Skip to content

Speculative Decoding

vllm-metal supports two speculative decoding methods on the paged attention path. Both require synchronous scheduling and greedy sampling.

MTP Draft Model
--speculative-config method mtp draft_model
Target models Gemma4 (paged) Any paged-attention model
Draft source MTP assistant checkpoint (reads target KV cache) Separate smaller model (own KV cache)
num_speculative_tokens 1 Configurable (3–5 typical)
Extra memory None (reads target KV cache) Second un-budgeted KV cache

Both methods:

  • Require --no-async-scheduling (vLLM auto-disables async for most spec-decode methods; pass it explicitly to be safe).
  • Only accelerate greedy requests (temperature=0). Non-greedy requests skip drafting silently.
  • Are lossless under greedy decoding.

Gemma4 MTP

Gemma4 MTP speculative decoding is experimental on Metal. It uses vLLM's scheduler contract and verifies scheduled draft tokens on the target paged-decode path.

Use matching target and assistant checkpoint families (assistant checkpoints use gemma4_assistant or gemma4_mtp model config):

Target Assistant
Gemma4 E2B-it Gemma4 E2B-it assistant bf16
Gemma4 E4B-it Gemma4 E4B-it assistant bf16
Gemma4 31B-it bf16 Gemma4 31B-it assistant bf16

The path is intentionally narrow. Unsupported speculative decode behavior fails early instead of falling back silently.

Serve

export TARGET=/path/to/gemma-4-E2B-it
export ASSISTANT=/path/to/gemma-4-E2B-it-assistant-bf16

VLLM_METAL_MEMORY_FRACTION=0.5 \
  vllm serve "$TARGET" \
    --max-model-len 1024 \
    --max-num-batched-tokens 1024 \
    --max-num-seqs 4 \
    --no-async-scheduling \
    --speculative-config "{\"method\":\"mtp\",\"model\":\"$ASSISTANT\",\"num_speculative_tokens\":1}"

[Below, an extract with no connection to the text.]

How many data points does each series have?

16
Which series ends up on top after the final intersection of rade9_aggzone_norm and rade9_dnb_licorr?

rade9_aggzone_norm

For remote Hugging Face checkpoints, use the same shape and set model to the assistant repository name. Pin revision in the JSON when publishing benchmark numbers.

Benchmark

Use the in-tree offline benchmark for before/after runs. It runs one mode per process: omit --assistant-model for the baseline, then add it for MTP.

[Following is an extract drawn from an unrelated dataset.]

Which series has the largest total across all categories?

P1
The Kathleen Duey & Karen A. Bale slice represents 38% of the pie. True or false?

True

source .venv-vllm-metal/bin/activate
export VLLM_ENABLE_V1_MULTIPROCESSING=0
export VLLM_METAL_MEMORY_FRACTION=0.5
export TARGET=/path/to/gemma-4-E2B-it
export ASSISTANT=/path/to/gemma-4-E2B-it-assistant-bf16

python -m tools.benchmark.gemma4_mtp_benchmark \
  --model "$TARGET" \
  --batch-size 4 \
  --max-tokens 64 \
  --repeats 1 \
  --warmup 0 \
  --ignore-eos \
  --max-model-len 1024 \
  --max-num-batched-tokens 512 \
  --label e2b-baseline-bs4-64 \
  --output-json /tmp/gemma4-e2b-baseline-bs4-64.json

python -m tools.benchmark.gemma4_mtp_benchmark \
  --model "$TARGET" \
  --assistant-model "$ASSISTANT" \
  --batch-size 4 \
  --max-tokens 64 \
  --repeats 1 \
  --warmup 0 \
  --ignore-eos \
  --max-model-len 1024 \
  --max-num-batched-tokens 512 \
  --label e2b-mtp-bs4-64 \
  --output-json /tmp/gemma4-e2b-mtp-bs4-64.json

The JSON records the model paths, runtime package versions, relevant environment variables, prompts, generated token IDs, elapsed time, and output tokens per second. Attach those JSON files to performance PRs instead of copying machine-specific results into the docs.


Draft Model

Draft-model speculative decoding uses a separate, smaller model to propose num_speculative_tokens per step, verified greedily against the target. Any paged-attention model can serve as the target; the draft must share the target's tokenizer and vocabulary.

Serve

VLLM_METAL_MEMORY_FRACTION=0.55 \
vllm serve Qwen/Qwen3-8B \
  --max-model-len 2048 \
  --no-async-scheduling \
  --speculative-config '{"method":"draft_model","model":"Qwen/Qwen3-0.6B","num_speculative_tokens":3}'

Confirm speculative decoding is active: the server log shows Draft model loaded for speculative decoding: <model> and periodic SpecDecoding metrics ... Avg Draft acceptance rate.

Limitations

  • Draft KV cache is un-budgeted. The draft gets its own KV cache sized to the target's num_blocks, allocated after the target KV budget and not subtracted from it. Keep VLLM_METAL_MEMORY_FRACTION well below 1.0.
  • SWA draft models untested. The draft block allocator assumes full attention.
  • No pipeline parallelism. pipeline_parallel_size>1 with speculative config raises at startup.

Performance

On an M5 Pro (64 GB) with Qwen3-8B target + Qwen3-0.6B draft, natural prompts from RedHatAI/speculator_benchmarks:

  • Single-stream: 1.36–1.48x TPOT improvement (K=3–5).
  • Batched (concurrency 32): K=3 gives +11% throughput; K=5 turns net-negative as draft compute exceeds the savings.